Collected data entries
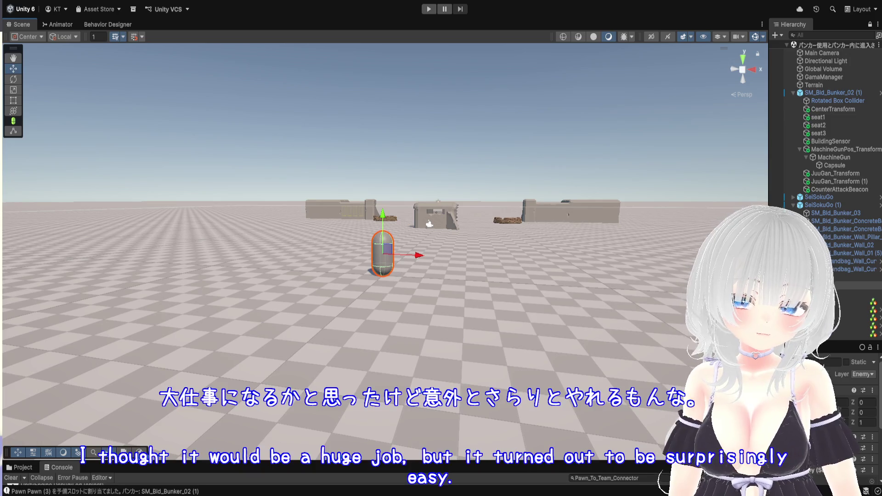
Step: Zoom and pan the Scene view to bring the capsule and bunkers closer
scroll(494, 236, "down", 2)
mouse_move(494, 236)
left_mouse_down()
mouse_move(473, 302)
mouse_move(458, 214)
left_mouse_up()
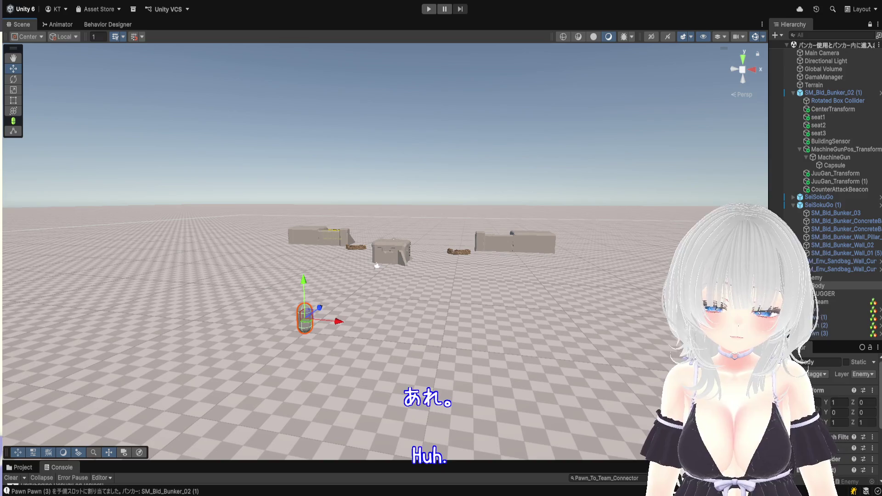
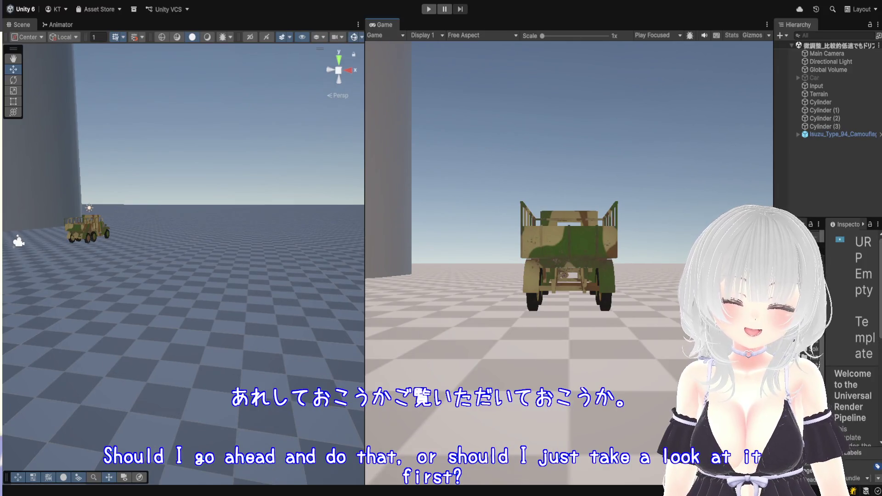
Step: Enter Play mode, switch to the overhead camera and drive the truck forward
left_click(429, 9)
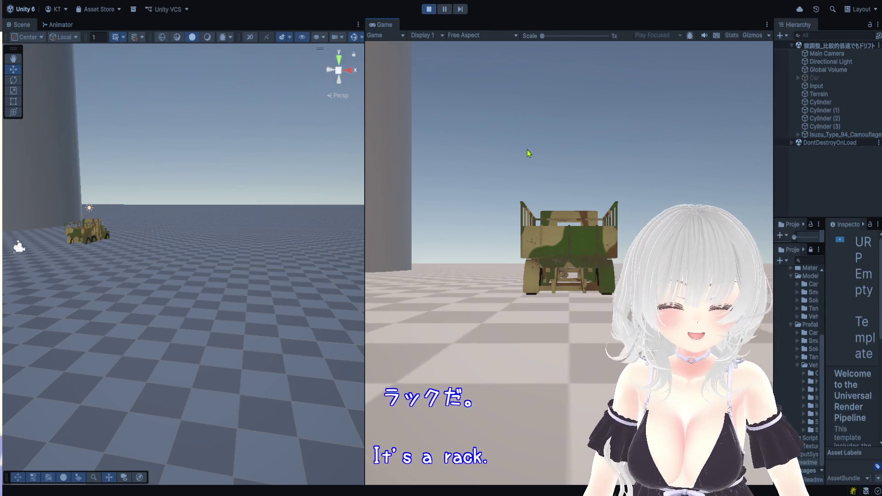
key("c")
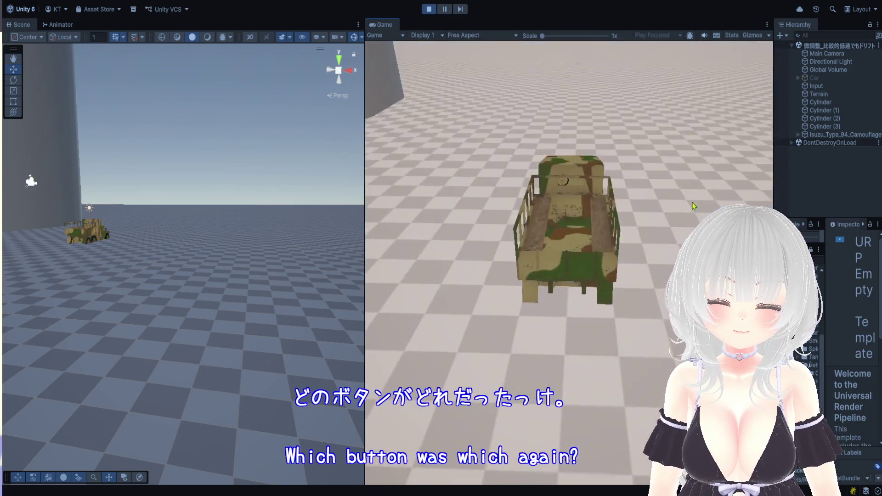
key("w")
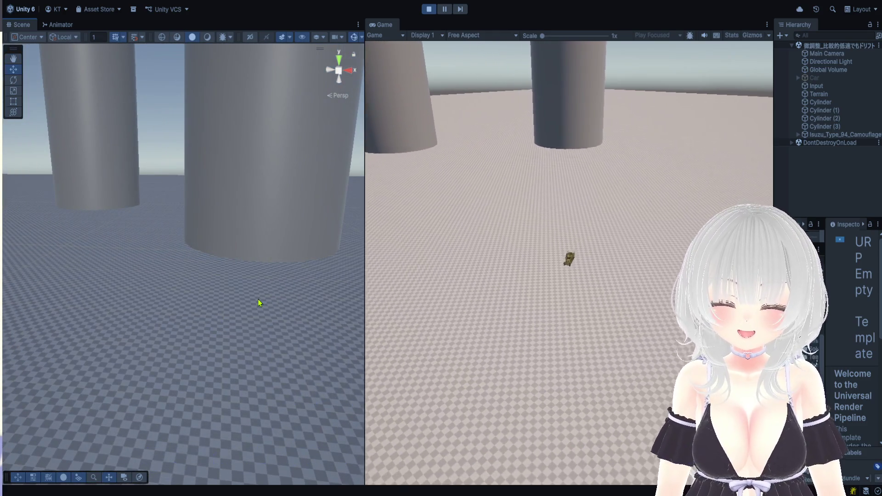
Step: Orbit the Scene view around the cylinders, then stop Play mode
mouse_move(232, 218)
left_mouse_down()
mouse_move(174, 301)
mouse_move(212, 316)
left_mouse_up()
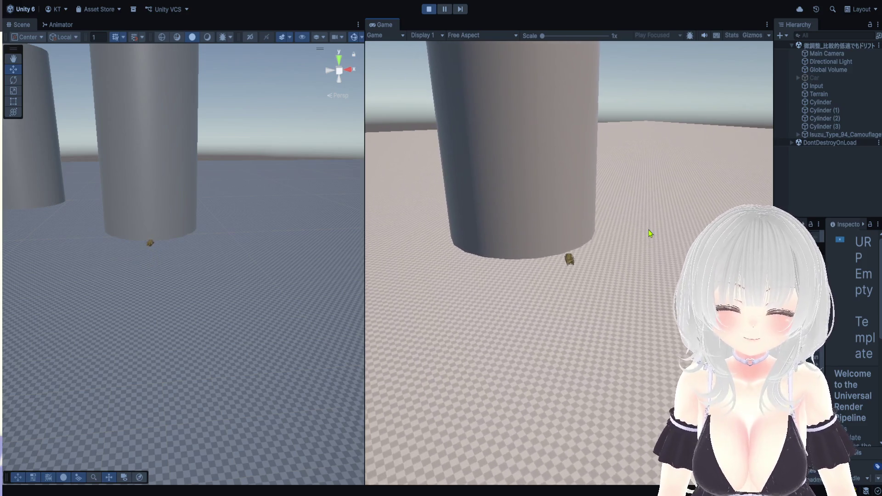
left_click(429, 9)
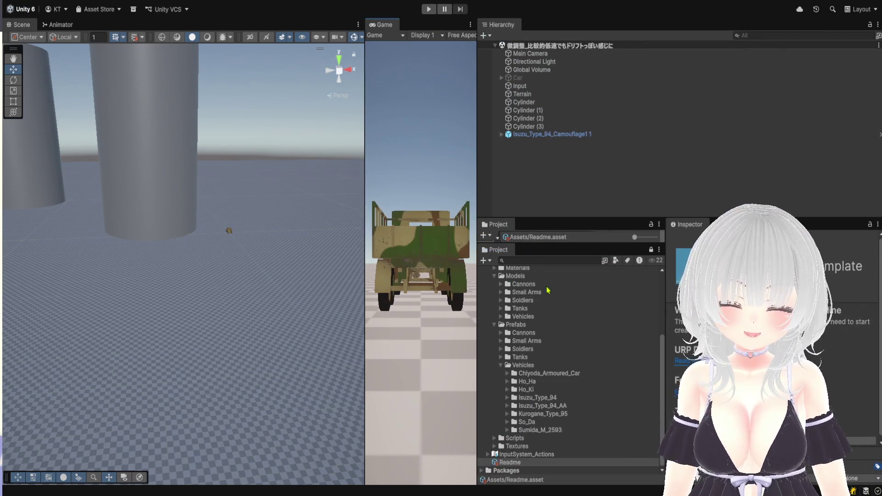
Step: Select InputSystem_Actions and expand _forExport to show SimpleCarInput's A, Ctrl, D, S, Shift, Space, W actions
left_click(531, 452)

### WORK REQUEST
Leave out the pictures, then copy all the remaining text in the records exactly.

### RESPONSE BOX
Step: Zoom and pan the Scene view to bring the capsule and bunkers closer
scroll(494, 236, "down", 2)
mouse_move(494, 236)
left_mouse_down()
mouse_move(473, 302)
mouse_move(458, 214)
left_mouse_up()
Step: Enter Play mode, switch to the overhead camera and drive the truck forward
left_click(429, 9)
key("c")
key("w")
Step: Orbit the Scene view around the cylinders, then stop Play mode
mouse_move(232, 218)
left_mouse_down()
mouse_move(174, 301)
mouse_move(212, 316)
left_mouse_up()
left_click(429, 9)
Step: Select InputSystem_Actions and expand _forExport to show SimpleCarInput's A, Ctrl, D, S, Shift, Space, W actions
left_click(531, 452)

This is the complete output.